We were excited to go back to Aubeterre with the kids this weekend to check out the subterranean monolithic church of St Jean. It was crazy impressive! Built into the limestone cliffs overlooking the Dronne river in the 7th century, then expanded in the 12th century, only half of it remains. Rockslides and erosion destroyed the front chapel half; the back half of the church is what we got to see, where Christian relics possibly brought back with St Jean from the crusades to be displayed and preserved. Pilgrims passing through the area on their way to Spain would walk a specific path around the relics, praying for safety and protection for their onward journey. There were sarcophagi, secret tunnels, and a crypt. Worth a visit for sure!
There’s no way to fully embrace the culture in Southern France without at least dipping into the world of Bordeaux wines. Wine is such an integral part of the culture and way of life around here and our sit literally borders wine country! Bordeaux, I’ve heard, is like the Mecca of wine lovers so Evan and I decided to dive in! We went to tour and taste at a small organic vineyard this weekend. It was such a rich experience!

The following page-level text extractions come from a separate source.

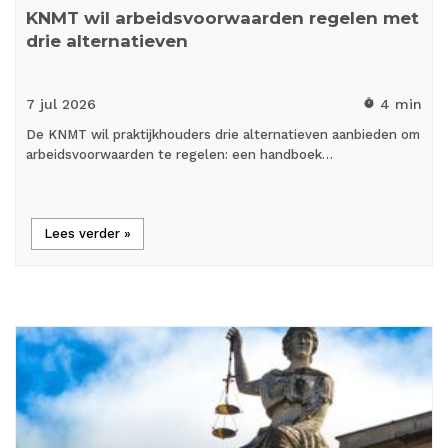
KNMT wil arbeidsvoorwaarden regelen met
drie alternatieven
7 jul
2026
4 min
timer
De KNMT wil praktijkhouders drie alternatieven aanbieden om
arbeidsvoorwaarden te regelen: een handboek…
Lees verder »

Christophe, our guide, runs a small two-man operation growing, pruning and picking his 9 hectares by hand then producing, bottling and labeling right on site. We learned SO much; this is a whole new world to us so it was great to have a vintner to ourselves for a couple hours to show us the ropes!
The drive through Bordeaux wine country was swoon-worthy even in the winter; I can only imagine what it would be once the vines are full and the trees are green again.
We didn’t want our kids to miss out on all the rich French culture that morning so we stopped at a pâtisserie on our way back and brought another beautiful, essential piece of French culture home with us; a big box full of decadent pastries to thank them for giving us a morning to steal away and experience this side of France together!